About this exercise >> The result should be a word-for-word retyping of the entries below, free of pictures.
************
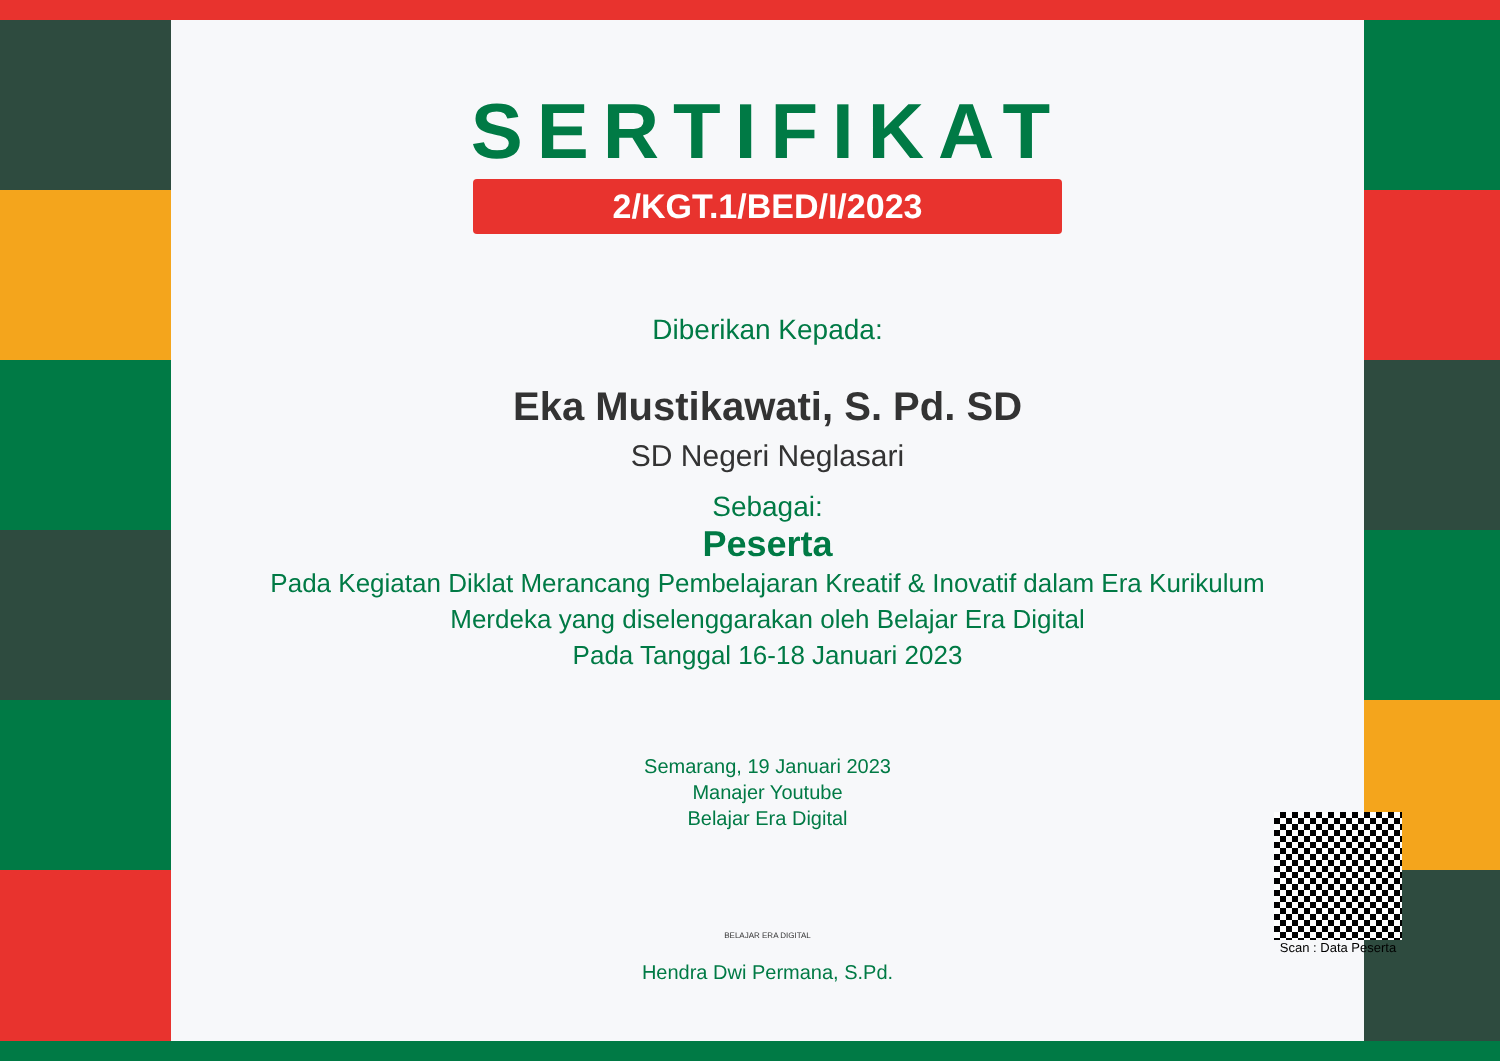SERTIFIKAT
2/KGT.1/BED/I/2023
Diberikan Kepada:
Eka Mustikawati, S. Pd. SD
SD Negeri Neglasari
Sebagai:
Peserta
Pada Kegiatan Diklat Merancang Pembelajaran Kreatif & Inovatif dalam Era Kurikulum Merdeka yang diselenggarakan oleh Belajar Era Digital
Pada Tanggal 16-18 Januari 2023
Semarang, 19 Januari 2023
Manajer Youtube
Belajar Era Digital
BELAJAR ERA DIGITAL
Hendra Dwi Permana, S.Pd.
Scan : Data Peserta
************
Task answer >>
SERTIFIKAT
2/KGT.1/BED/I/2023
Diberikan Kepada:
Eka Mustikawati, S. Pd. SD
SD Negeri Neglasari
Sebagai:
Peserta
Pada Kegiatan Diklat Merancang Pembelajaran Kreatif & Inovatif dalam Era Kurikulum Merdeka yang diselenggarakan oleh Belajar Era Digital
Pada Tanggal 16-18 Januari 2023
Semarang, 19 Januari 2023
Manajer Youtube
Belajar Era Digital
BELAJAR ERA DIGITAL
Hendra Dwi Permana, S.Pd.
Scan : Data Peserta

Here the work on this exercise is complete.